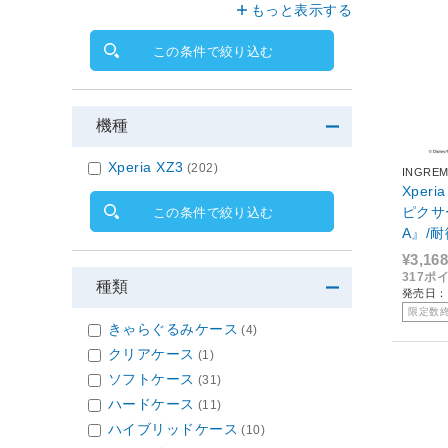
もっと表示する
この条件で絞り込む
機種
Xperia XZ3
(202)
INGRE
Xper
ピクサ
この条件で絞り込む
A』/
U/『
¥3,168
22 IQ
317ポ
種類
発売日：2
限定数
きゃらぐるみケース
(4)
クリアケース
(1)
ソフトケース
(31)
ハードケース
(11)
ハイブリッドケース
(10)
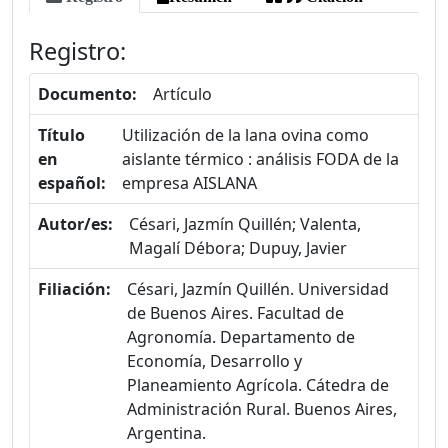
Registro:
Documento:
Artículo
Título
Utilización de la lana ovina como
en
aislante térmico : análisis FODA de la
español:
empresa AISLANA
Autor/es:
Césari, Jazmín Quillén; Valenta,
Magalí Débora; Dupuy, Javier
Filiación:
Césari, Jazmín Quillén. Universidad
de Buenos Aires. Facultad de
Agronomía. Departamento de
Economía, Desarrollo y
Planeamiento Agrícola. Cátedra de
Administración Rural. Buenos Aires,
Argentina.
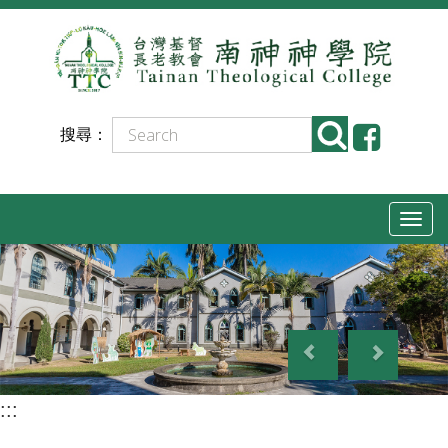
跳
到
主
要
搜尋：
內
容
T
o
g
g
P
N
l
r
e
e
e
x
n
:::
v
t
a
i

Task brief: Take each line of the material above that holds the string "Aires" and copy it.

Solution for this problem:
de Buenos Aires. Facultad de
Administración Rural. Buenos Aires,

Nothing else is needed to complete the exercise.